■ Directions:
1. In the tensor specification text, what is the input order that TensorRT expects for images?
2. List every input memory layout that the tensor specification text says TensorRT currently supports, with the example given for each.
3. Pick up the tensor specification text after its final sentence and continue writing it.

This list of Input Tensor Specifications is used by the Model Parser to cutout

a part of the graph used for inference, to set the dimensions of variable-size inputs and to perform memory allocations. It is also used at inference time, to validate the rank and size of the input tensor.

The Input Tensor Specification should comply with:
  • Output of the previous node in the Isaac graph. Tensor ranks and dimensions of the Input Tensor Specification should match that of the output of the previous node. The Batch Size of the output of the previous node should be smaller or equal to the maximum batch size of the engine.

    If the Batch Size is not set, the previous node output should omit it also:

    "input_tensor_info": [
      {
        "dims": [3, 256, 512]
    ...
    
    "isaac.ml.TensorReshape": {
      "output_tensors_dimension": [[3, 256, 512]]
    
  • The specification of the Trained Model being parsed. The model should contain matching nodes with the sizes either fixed to match Input Tensor Specification or variable sizes (-1).

  • Limitations from TensorRT. TensorRT currently only supports following input memory layouts:

    • (Batch Size, Channel, Rows, Columns), for example [1, 3, 480, 640];
    • (Channel, Rows, Columns), for example [3, 480, 640];
    • (Batch Size, Channel), for example [1, 1024];
    • (Channel), for example [1024].

    Note

    TensorRT input order for images is color planes and not a mixed color channel array (i.e. not RGB). Normally, it requires conversion of images into the color planes format or a transposition of the channel axis. This could be achieved with selecting relevant image encoding order, for example:

    "tensor_encoder": {
      "isaac.ml.ColorCameraEncoder": {
        "rows": 480,
        "cols": 640,
        "pixel_normalization_mode": "PositiveNegative",
        "tensor_index_order": "201"
      }
    
  • output_tensor_info - list of output tensor specifications. Each specification includes operation name (as in NodeDef) and tensor dimensions.

    For example, following code specifies one output tensor:

    "output_tensor_info": [
      {
        "operation_name": "output",
        "dims": [1, 1001]
      }
    ]
    

    See also input tensor specifications above.

■ Given data:

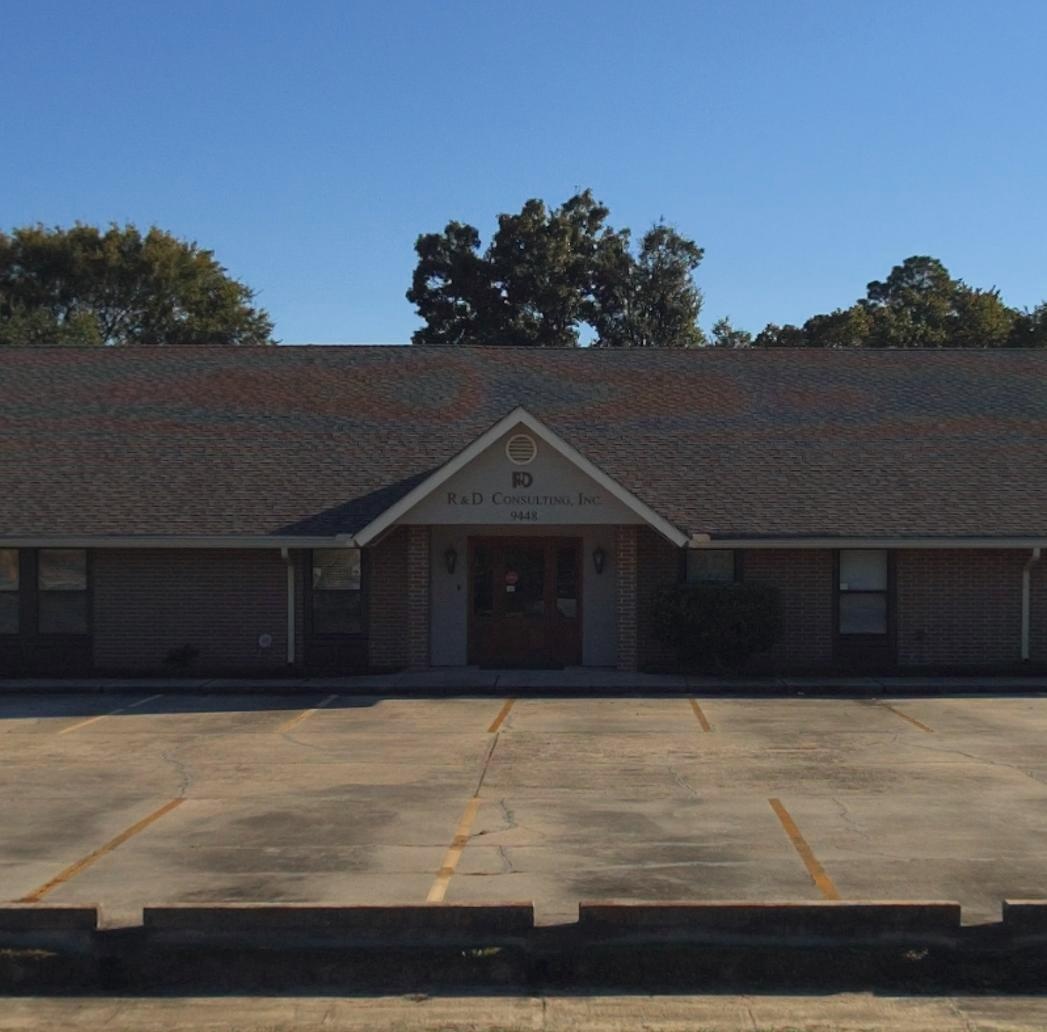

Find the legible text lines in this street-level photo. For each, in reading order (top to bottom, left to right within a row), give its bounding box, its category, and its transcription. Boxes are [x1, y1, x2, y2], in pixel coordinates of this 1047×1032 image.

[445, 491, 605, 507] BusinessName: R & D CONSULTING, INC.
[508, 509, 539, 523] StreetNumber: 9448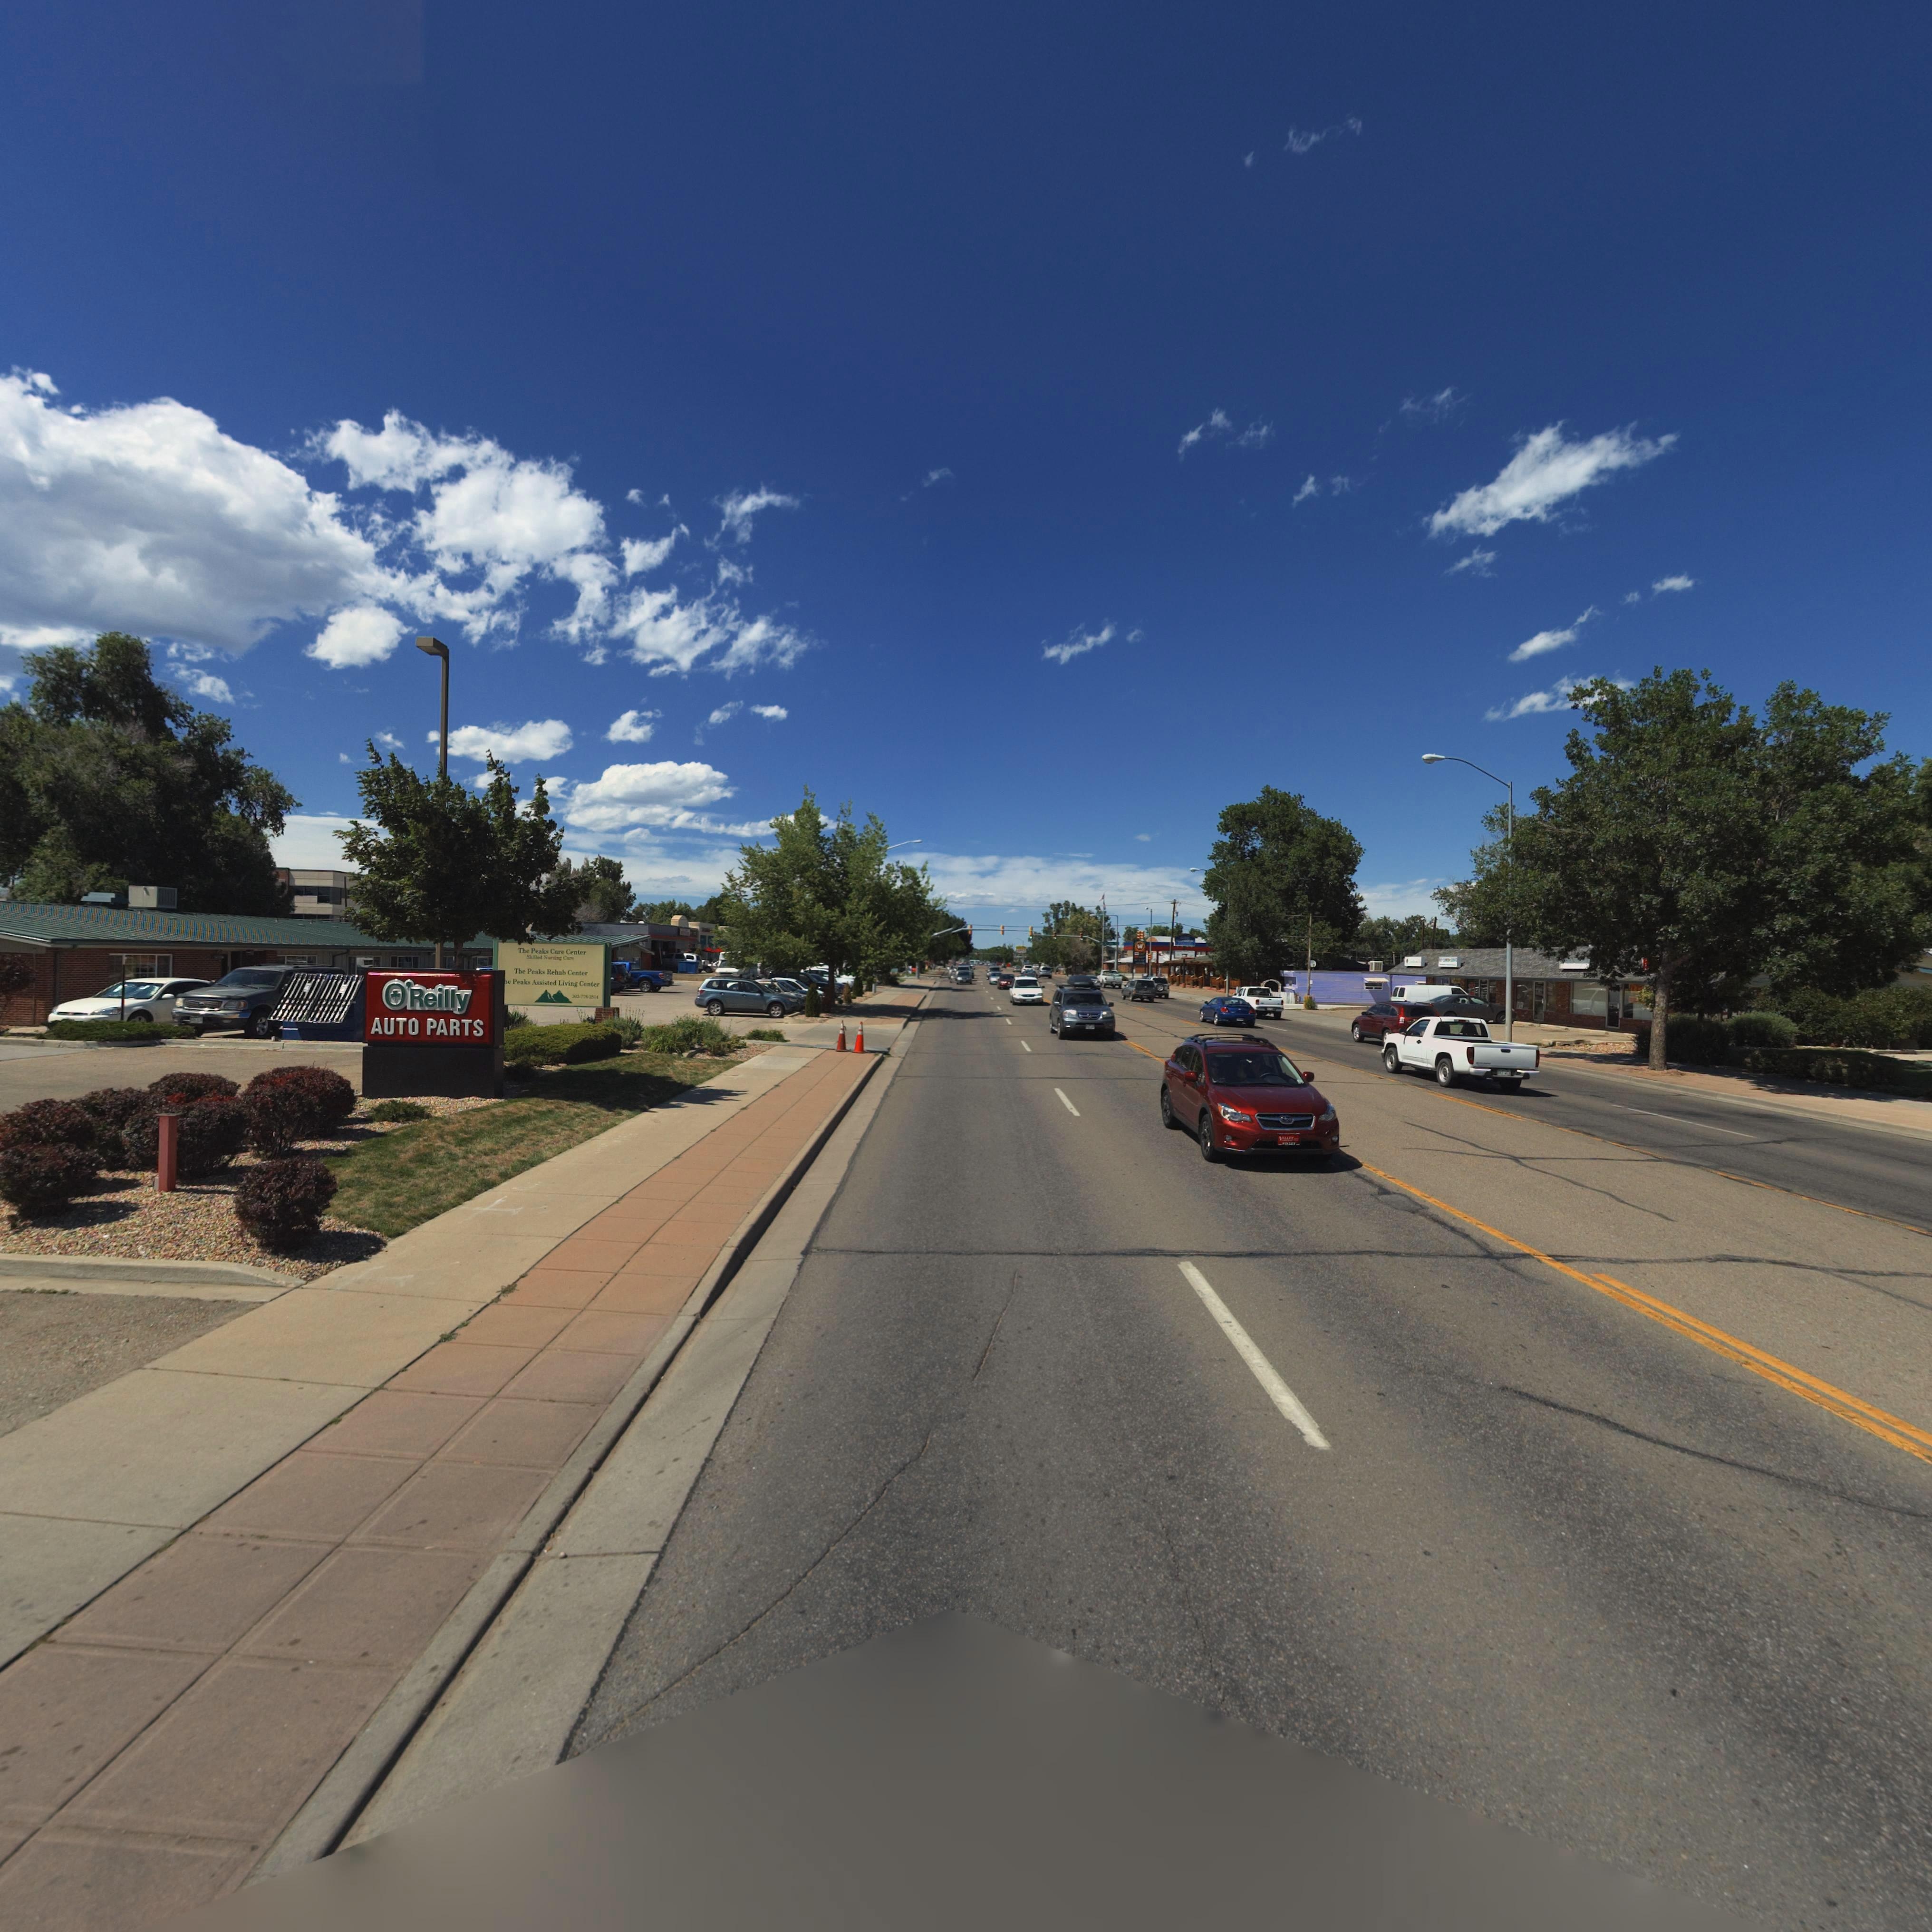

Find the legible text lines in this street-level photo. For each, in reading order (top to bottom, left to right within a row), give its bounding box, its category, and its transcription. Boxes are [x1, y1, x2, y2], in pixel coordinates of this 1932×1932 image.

■ Answers:
1. TensorRT expects color planes, not a mixed color channel array such as RGB.

2.
- (Batch Size, Channel, Rows, Columns), for example [1, 3, 480, 640]
- (Channel, Rows, Columns), for example [3, 480, 640]
- (Batch Size, Channel), for example [1, 1024]
- (Channel), for example [1024]

3.
  • max_batch_size (optional) - The batch size for which the engine will be tuned. At execution time, smaller batches may be used, but not larger. The default is set to ‘-1’ which specifies that the input tensor size will be used to infer the maximum batch size. Note: this parameter affects the amounts of GPU memory allocations and engine performance.

    The input and output tensor specifications should have the same batch size. This batch size should be smaller or equal than the Maximum Batch Size of the model.

    If the batch size is equal to 1, this dimension can be retracted, for example for:

    "dims": [1, 256, 512, 1]
    

    the batch size is equal to 1 and the first dimension could be retracted:

    "dims": [256, 512, 1]
    

    This allows to avoid a TensorReshape operation.

    If the maximum batch size is set, this dimension can also be set to -1, for example:

    "dims": [-1, 256, 512, 1]
    

    in that case the dimension will be set at a runtime. This enables variable batch size support.

    Note

    The maximum batch size is used at the engine optimization step and for optimal performance it is recommended to set it to the actual value used at the inference time.

  • max_workspace_size (optional) - The temporary GPU memory size for which the engine will be tuned. Layer algorithms often require temporary workspace. This parameter limits the maximum size that any layer in the network can use. If insufficient scratch is provided, it is possible that TensorRT may not be able to find an implementation for a given layer. .. note:: This parameter affects the amounts of GPU memory allocated and engine performance.

  • inference_mode (optional) - Set whether or not 8-bit and 16-bit kernels are permitted. - Float16 (default) - during engine build fp16 kernels will be tried, when this mode is enabled. - Float32 - during engine build only fp32 kernels are allowed.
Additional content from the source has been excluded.